▶ [EXERCISE OBJECTIVE]:
Set down the material again. Keep every line exactly as it is.

#####

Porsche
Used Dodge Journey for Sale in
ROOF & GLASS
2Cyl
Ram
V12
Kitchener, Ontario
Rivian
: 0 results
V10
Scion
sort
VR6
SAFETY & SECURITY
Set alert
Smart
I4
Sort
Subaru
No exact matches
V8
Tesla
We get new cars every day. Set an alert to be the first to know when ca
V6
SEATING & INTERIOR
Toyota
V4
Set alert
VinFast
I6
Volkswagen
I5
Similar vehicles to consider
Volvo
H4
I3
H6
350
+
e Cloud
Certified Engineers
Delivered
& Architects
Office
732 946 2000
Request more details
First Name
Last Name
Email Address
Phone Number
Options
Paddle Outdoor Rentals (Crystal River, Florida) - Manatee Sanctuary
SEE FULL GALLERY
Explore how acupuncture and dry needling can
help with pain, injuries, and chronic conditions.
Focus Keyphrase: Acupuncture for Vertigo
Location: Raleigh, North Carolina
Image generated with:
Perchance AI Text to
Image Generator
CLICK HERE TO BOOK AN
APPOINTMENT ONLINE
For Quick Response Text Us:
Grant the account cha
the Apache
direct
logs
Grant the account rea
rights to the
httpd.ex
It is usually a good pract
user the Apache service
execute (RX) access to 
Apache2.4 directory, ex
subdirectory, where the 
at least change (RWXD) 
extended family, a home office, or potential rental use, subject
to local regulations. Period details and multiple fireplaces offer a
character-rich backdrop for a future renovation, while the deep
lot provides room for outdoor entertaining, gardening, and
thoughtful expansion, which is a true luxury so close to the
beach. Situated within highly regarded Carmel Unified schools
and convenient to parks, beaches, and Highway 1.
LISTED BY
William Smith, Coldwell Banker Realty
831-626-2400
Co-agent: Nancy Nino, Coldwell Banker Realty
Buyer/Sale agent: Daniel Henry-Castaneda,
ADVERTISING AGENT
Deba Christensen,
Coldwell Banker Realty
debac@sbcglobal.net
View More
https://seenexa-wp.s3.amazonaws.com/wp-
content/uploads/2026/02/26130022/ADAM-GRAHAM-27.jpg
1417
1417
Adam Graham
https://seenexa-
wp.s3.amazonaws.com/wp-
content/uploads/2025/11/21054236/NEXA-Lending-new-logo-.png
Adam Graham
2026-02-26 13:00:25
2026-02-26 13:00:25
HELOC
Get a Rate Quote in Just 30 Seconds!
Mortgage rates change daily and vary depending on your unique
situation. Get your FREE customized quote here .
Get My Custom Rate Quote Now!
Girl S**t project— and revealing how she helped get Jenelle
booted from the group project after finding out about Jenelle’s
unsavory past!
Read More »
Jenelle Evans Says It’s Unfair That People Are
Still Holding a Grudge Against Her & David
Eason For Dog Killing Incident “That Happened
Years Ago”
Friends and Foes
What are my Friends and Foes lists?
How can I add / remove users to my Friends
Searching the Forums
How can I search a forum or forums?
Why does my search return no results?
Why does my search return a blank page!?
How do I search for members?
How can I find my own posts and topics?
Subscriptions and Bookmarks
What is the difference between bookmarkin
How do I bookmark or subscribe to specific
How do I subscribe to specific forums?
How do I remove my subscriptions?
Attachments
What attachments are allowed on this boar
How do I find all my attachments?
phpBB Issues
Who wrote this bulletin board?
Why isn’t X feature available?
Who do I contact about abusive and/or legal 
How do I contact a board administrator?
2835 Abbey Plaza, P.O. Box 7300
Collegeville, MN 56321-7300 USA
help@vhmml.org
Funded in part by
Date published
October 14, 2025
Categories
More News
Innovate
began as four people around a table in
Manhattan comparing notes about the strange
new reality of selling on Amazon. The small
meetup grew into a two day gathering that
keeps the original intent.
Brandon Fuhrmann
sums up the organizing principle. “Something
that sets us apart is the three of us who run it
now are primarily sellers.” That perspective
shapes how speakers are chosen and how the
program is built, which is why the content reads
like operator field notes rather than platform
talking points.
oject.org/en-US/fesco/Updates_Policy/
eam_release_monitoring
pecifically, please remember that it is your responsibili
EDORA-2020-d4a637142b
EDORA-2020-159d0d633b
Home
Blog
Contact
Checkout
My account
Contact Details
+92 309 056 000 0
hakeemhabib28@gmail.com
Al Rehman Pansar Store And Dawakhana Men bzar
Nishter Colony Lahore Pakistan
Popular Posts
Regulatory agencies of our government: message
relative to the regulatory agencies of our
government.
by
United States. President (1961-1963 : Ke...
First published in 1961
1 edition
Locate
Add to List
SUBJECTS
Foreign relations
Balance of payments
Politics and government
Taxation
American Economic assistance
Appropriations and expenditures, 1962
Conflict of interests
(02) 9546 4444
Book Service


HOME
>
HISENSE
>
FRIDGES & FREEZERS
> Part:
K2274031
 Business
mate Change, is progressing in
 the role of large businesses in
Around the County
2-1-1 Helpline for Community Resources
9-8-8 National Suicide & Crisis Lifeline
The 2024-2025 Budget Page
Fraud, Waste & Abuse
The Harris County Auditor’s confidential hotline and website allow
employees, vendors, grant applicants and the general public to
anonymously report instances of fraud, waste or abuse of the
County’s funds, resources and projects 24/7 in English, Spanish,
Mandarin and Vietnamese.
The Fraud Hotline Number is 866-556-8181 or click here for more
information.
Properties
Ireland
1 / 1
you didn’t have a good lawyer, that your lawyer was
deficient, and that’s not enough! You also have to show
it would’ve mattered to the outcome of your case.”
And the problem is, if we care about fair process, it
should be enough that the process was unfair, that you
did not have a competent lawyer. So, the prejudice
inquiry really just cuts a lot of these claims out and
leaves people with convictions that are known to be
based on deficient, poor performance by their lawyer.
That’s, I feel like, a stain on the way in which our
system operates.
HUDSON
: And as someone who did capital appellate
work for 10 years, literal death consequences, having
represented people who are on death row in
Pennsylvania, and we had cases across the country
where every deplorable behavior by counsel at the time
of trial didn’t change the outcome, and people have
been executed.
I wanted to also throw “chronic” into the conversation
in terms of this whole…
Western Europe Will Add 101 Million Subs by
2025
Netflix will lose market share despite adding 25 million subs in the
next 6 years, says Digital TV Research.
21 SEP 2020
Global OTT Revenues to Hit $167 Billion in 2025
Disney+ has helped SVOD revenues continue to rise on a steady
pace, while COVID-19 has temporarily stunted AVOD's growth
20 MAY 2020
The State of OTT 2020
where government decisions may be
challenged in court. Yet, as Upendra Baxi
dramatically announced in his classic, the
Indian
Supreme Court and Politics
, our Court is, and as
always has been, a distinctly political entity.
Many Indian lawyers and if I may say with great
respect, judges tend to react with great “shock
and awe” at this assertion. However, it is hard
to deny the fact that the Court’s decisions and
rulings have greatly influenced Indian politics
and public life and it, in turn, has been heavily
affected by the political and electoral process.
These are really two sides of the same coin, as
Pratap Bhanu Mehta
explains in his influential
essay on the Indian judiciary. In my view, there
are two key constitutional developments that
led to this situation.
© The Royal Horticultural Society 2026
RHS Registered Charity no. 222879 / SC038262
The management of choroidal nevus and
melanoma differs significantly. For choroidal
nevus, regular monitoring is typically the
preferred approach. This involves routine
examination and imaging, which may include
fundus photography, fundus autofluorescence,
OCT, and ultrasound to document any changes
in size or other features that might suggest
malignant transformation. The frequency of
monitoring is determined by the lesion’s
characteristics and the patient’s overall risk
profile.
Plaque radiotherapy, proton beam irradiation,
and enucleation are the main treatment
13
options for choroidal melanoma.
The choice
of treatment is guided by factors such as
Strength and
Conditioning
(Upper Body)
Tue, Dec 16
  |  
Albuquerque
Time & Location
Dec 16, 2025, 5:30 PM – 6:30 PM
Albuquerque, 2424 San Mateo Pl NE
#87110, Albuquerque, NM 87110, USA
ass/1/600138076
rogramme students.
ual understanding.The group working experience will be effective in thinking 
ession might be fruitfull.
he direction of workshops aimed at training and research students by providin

#####

▶ [FINISHED TASK]:
Porsche
Used Dodge Journey for Sale in
ROOF & GLASS
2Cyl
Ram
V12
Kitchener, Ontario
Rivian
: 0 results
V10
Scion
sort
VR6
SAFETY & SECURITY
Set alert
Smart
I4
Sort
Subaru
No exact matches
V8
Tesla
We get new cars every day. Set an alert to be the first to know when ca
V6
SEATING & INTERIOR
Toyota
V4
Set alert
VinFast
I6
Volkswagen
I5
Similar vehicles to consider
Volvo
H4
I3
H6
350
+
e Cloud
Certified Engineers
Delivered
& Architects
Office
732 946 2000
Request more details
First Name
Last Name
Email Address
Phone Number
Options
Paddle Outdoor Rentals (Crystal River, Florida) - Manatee Sanctuary
SEE FULL GALLERY
Explore how acupuncture and dry needling can
help with pain, injuries, and chronic conditions.
Focus Keyphrase: Acupuncture for Vertigo
Location: Raleigh, North Carolina
Image generated with:
Perchance AI Text to
Image Generator
CLICK HERE TO BOOK AN
APPOINTMENT ONLINE
For Quick Response Text Us:
Grant the account cha
the Apache
direct
logs
Grant the account rea
rights to the
httpd.ex
It is usually a good pract
user the Apache service
execute (RX) access to 
Apache2.4 directory, ex
subdirectory, where the 
at least change (RWXD) 
extended family, a home office, or potential rental use, subject
to local regulations. Period details and multiple fireplaces offer a
character-rich backdrop for a future renovation, while the deep
lot provides room for outdoor entertaining, gardening, and
thoughtful expansion, which is a true luxury so close to the
beach. Situated within highly regarded Carmel Unified schools
and convenient to parks, beaches, and Highway 1.
LISTED BY
William Smith, Coldwell Banker Realty
831-626-2400
Co-agent: Nancy Nino, Coldwell Banker Realty
Buyer/Sale agent: Daniel Henry-Castaneda,
ADVERTISING AGENT
Deba Christensen,
Coldwell Banker Realty
debac@sbcglobal.net
View More
https://seenexa-wp.s3.amazonaws.com/wp-
content/uploads/2026/02/26130022/ADAM-GRAHAM-27.jpg
1417
1417
Adam Graham
https://seenexa-
wp.s3.amazonaws.com/wp-
content/uploads/2025/11/21054236/NEXA-Lending-new-logo-.png
Adam Graham
2026-02-26 13:00:25
2026-02-26 13:00:25
HELOC
Get a Rate Quote in Just 30 Seconds!
Mortgage rates change daily and vary depending on your unique
situation. Get your FREE customized quote here .
Get My Custom Rate Quote Now!
Girl S**t project— and revealing how she helped get Jenelle
booted from the group project after finding out about Jenelle’s
unsavory past!
Read More »
Jenelle Evans Says It’s Unfair That People Are
Still Holding a Grudge Against Her & David
Eason For Dog Killing Incident “That Happened
Years Ago”
Friends and Foes
What are my Friends and Foes lists?
How can I add / remove users to my Friends
Searching the Forums
How can I search a forum or forums?
Why does my search return no results?
Why does my search return a blank page!?
How do I search for members?
How can I find my own posts and topics?
Subscriptions and Bookmarks
What is the difference between bookmarkin
How do I bookmark or subscribe to specific
How do I subscribe to specific forums?
How do I remove my subscriptions?
Attachments
What attachments are allowed on this boar
How do I find all my attachments?
phpBB Issues
Who wrote this bulletin board?
Why isn’t X feature available?
Who do I contact about abusive and/or legal 
How do I contact a board administrator?
2835 Abbey Plaza, P.O. Box 7300
Collegeville, MN 56321-7300 USA
help@vhmml.org
Funded in part by
Date published
October 14, 2025
Categories
More News
Innovate
began as four people around a table in
Manhattan comparing notes about the strange
new reality of selling on Amazon. The small
meetup grew into a two day gathering that
keeps the original intent.
Brandon Fuhrmann
sums up the organizing principle. “Something
that sets us apart is the three of us who run it
now are primarily sellers.” That perspective
shapes how speakers are chosen and how the
program is built, which is why the content reads
like operator field notes rather than platform
talking points.
oject.org/en-US/fesco/Updates_Policy/
eam_release_monitoring
pecifically, please remember that it is your responsibili
EDORA-2020-d4a637142b
EDORA-2020-159d0d633b
Home
Blog
Contact
Checkout
My account
Contact Details
+92 309 056 000 0
hakeemhabib28@gmail.com
Al Rehman Pansar Store And Dawakhana Men bzar
Nishter Colony Lahore Pakistan
Popular Posts
Regulatory agencies of our government: message
relative to the regulatory agencies of our
government.
by
United States. President (1961-1963 : Ke...
First published in 1961
1 edition
Locate
Add to List
SUBJECTS
Foreign relations
Balance of payments
Politics and government
Taxation
American Economic assistance
Appropriations and expenditures, 1962
Conflict of interests
(02) 9546 4444
Book Service


HOME
>
HISENSE
>
FRIDGES & FREEZERS
> Part:
K2274031
 Business
mate Change, is progressing in
 the role of large businesses in
Around the County
2-1-1 Helpline for Community Resources
9-8-8 National Suicide & Crisis Lifeline
The 2024-2025 Budget Page
Fraud, Waste & Abuse
The Harris County Auditor’s confidential hotline and website allow
employees, vendors, grant applicants and the general public to
anonymously report instances of fraud, waste or abuse of the
County’s funds, resources and projects 24/7 in English, Spanish,
Mandarin and Vietnamese.
The Fraud Hotline Number is 866-556-8181 or click here for more
information.
Properties
Ireland
1 / 1
you didn’t have a good lawyer, that your lawyer was
deficient, and that’s not enough! You also have to show
it would’ve mattered to the outcome of your case.”
And the problem is, if we care about fair process, it
should be enough that the process was unfair, that you
did not have a competent lawyer. So, the prejudice
inquiry really just cuts a lot of these claims out and
leaves people with convictions that are known to be
based on deficient, poor performance by their lawyer.
That’s, I feel like, a stain on the way in which our
system operates.
HUDSON
: And as someone who did capital appellate
work for 10 years, literal death consequences, having
represented people who are on death row in
Pennsylvania, and we had cases across the country
where every deplorable behavior by counsel at the time
of trial didn’t change the outcome, and people have
been executed.
I wanted to also throw “chronic” into the conversation
in terms of this whole…
Western Europe Will Add 101 Million Subs by
2025
Netflix will lose market share despite adding 25 million subs in the
next 6 years, says Digital TV Research.
21 SEP 2020
Global OTT Revenues to Hit $167 Billion in 2025
Disney+ has helped SVOD revenues continue to rise on a steady
pace, while COVID-19 has temporarily stunted AVOD's growth
20 MAY 2020
The State of OTT 2020
where government decisions may be
challenged in court. Yet, as Upendra Baxi
dramatically announced in his classic, the
Indian
Supreme Court and Politics
, our Court is, and as
always has been, a distinctly political entity.
Many Indian lawyers and if I may say with great
respect, judges tend to react with great “shock
and awe” at this assertion. However, it is hard
to deny the fact that the Court’s decisions and
rulings have greatly influenced Indian politics
and public life and it, in turn, has been heavily
affected by the political and electoral process.
These are really two sides of the same coin, as
Pratap Bhanu Mehta
explains in his influential
essay on the Indian judiciary. In my view, there
are two key constitutional developments that
led to this situation.
© The Royal Horticultural Society 2026
RHS Registered Charity no. 222879 / SC038262
The management of choroidal nevus and
melanoma differs significantly. For choroidal
nevus, regular monitoring is typically the
preferred approach. This involves routine
examination and imaging, which may include
fundus photography, fundus autofluorescence,
OCT, and ultrasound to document any changes
in size or other features that might suggest
malignant transformation. The frequency of
monitoring is determined by the lesion’s
characteristics and the patient’s overall risk
profile.
Plaque radiotherapy, proton beam irradiation,
and enucleation are the main treatment
13
options for choroidal melanoma.
The choice
of treatment is guided by factors such as
Strength and
Conditioning
(Upper Body)
Tue, Dec 16
  |  
Albuquerque
Time & Location
Dec 16, 2025, 5:30 PM – 6:30 PM
Albuquerque, 2424 San Mateo Pl NE
#87110, Albuquerque, NM 87110, USA
ass/1/600138076
rogramme students.
ual understanding.The group working experience will be effective in thinking 
ession might be fruitfull.
he direction of workshops aimed at training and research students by providin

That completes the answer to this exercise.